Hunting Tigers in Tasmania

By Ewan McDonald

Tasmanian Tigers in captivity sometime before the last dies in 1936
Tasmanian Tigers in captivity sometime before the last dies in 1936
Scientists say they’re extinct. Thousands say they’ve seen the animals – and they’re not bonkers.

Six years ago, just after Neil Waters had moved to Tasmania, he had a “brief encounter” with a thylacine, better known as the Tasmanian tiger.

In January 2014 he was working on his house when a smaller animal walked up a dirt track leading out of a tin mine and past his bedroom window.

He did not take any photographs. And the problem is, the last thylacine died in 1936 at the Hobart zoo – officially.

Now living in Adelaide, where he works as a gardener, Waters is founder of the Thylacine Awareness Group, “dedicated to the research, recognition and conservation of Australia’s most elusive apex predator”.

The group has just over 3000 members on Facebook, some in Canada and the UK. Some share sightings; some stories are decades-old but other people, Waters says, had never spoken of their sightings before the group gave them an opportunity to do so.

“A lot of people, when they describe a sighting to me, they say, ‘I couldn’t believe what I was looking at … They’re not meant to exist, but I’ve seen them’.”

Not only are Waters and his supporters convinced the last thylacine did not die in 1936, they say it is even more prominent in mainland Australia, where it is believed to have become extinct at least 2000 years ago.

He says there have been more than 5000 reported sightings of thylacines in the past 80 years. It’s a tough sell, he admits. He has been criticised by scientists.

“The sad part is, we haven’t found a dead one lying on the side of the road,” he says. “Then we’d have some proof. The sightings people convey to me, they’re sincere.”

Almost 100 people attended the group’s first event, held in Adelaide last weekend, among them a woman who told Waters of seeing a thylacine 50 years ago.

“She’d never told anyone in her life … people don’t have any reason to make these things up, they’re not looking for attention, they’re just looking for someone not to laugh at them.”

A drawcard was new footage shot in Western Australia by a woman who says she has seen thylacines “several times” on her property. It was uploaded to YouTube late on Monday.

Since then, debate has raged as to whether the video shows a thylacine, or a fox with mange.
Waters admits the video, like much of the footage shared by the Facebook group, is ambiguous, proving nothing more than that there are animals in Australia that resist ready classification.

That, he says, should be enough to invigorate interest in the possibility that thylacines – or, alternatively, animals “that have not yet been described by science” – exist on the mainland.

The scientific community remains resistant.

“But no one wants to actually get off their bum and come for a walk through the bush and have a look with me,” he says. “I don’t really mind being the butt of all their jokes but I guarantee that if we find one they’ll all want to be my best friend then.”

Waters has trail cameras installed, potential den sites he keeps an eye on, and a huge network of people all over Australia “contributing information on a daily basis”.

His motivation is not financial, “just for the vindication of people who’ve been told they’re bonkers. I represent 3000 people who have been told they’re nuts, basically.”

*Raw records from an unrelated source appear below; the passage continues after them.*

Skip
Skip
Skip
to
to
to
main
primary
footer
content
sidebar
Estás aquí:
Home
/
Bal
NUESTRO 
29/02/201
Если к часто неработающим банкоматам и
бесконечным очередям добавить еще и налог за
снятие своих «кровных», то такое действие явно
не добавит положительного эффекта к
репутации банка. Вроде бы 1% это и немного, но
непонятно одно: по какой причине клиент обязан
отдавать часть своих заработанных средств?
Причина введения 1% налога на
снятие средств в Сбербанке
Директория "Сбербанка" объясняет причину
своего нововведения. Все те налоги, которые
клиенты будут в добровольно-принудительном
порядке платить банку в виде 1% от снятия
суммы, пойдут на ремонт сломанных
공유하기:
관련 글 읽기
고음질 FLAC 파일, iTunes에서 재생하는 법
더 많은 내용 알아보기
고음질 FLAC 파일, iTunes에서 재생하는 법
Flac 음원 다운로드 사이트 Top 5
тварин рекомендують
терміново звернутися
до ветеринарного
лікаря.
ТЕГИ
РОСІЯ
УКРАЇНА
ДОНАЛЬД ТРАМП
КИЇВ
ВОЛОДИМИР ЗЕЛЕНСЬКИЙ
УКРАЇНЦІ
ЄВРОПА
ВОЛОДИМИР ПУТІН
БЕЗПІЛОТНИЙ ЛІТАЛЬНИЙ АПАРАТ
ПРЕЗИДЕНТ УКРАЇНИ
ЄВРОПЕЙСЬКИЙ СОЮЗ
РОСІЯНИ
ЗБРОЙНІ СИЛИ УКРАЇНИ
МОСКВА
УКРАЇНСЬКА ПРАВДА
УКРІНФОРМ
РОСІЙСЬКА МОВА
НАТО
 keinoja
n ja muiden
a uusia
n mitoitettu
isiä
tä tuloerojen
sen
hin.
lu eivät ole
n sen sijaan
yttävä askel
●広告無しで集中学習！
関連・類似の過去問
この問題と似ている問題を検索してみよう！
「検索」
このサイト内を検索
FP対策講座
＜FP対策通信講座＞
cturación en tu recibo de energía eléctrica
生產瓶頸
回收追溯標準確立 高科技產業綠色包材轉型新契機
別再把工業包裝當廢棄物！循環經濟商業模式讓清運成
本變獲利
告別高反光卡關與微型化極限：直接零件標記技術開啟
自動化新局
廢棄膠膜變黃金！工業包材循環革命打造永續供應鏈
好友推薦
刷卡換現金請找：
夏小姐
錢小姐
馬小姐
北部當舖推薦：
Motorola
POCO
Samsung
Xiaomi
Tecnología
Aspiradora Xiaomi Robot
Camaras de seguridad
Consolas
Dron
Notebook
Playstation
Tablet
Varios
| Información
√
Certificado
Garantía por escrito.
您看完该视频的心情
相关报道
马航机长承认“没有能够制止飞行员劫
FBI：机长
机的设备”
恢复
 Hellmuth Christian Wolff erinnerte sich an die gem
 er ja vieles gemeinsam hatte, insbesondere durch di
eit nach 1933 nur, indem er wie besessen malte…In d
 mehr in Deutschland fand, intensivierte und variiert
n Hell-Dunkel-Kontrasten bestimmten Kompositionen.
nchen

Scientists are so convinced that the thylacine is extinct that discussion in recent years has centred on whether it could be resurrected by cloning. In 2008 a gene was successfully inserted into a mouse embryo from fragments taken from 100-year-old specimens preserved in ethanol.

Andrew Pask, the project’s team leader and a developmental biologist at the University of Melbourne, says technology is not yet at the point where it is possible to clone a thylacine, but the animal’s entire DNA has been sequenced.

For science to accept that the Tasmanian tiger lives on today, says Pask, it needs irrefutable evidence. “I would love, love, love to believe they’re still out there, but unfortunately I think all of the evidence points to the contrary on that front.”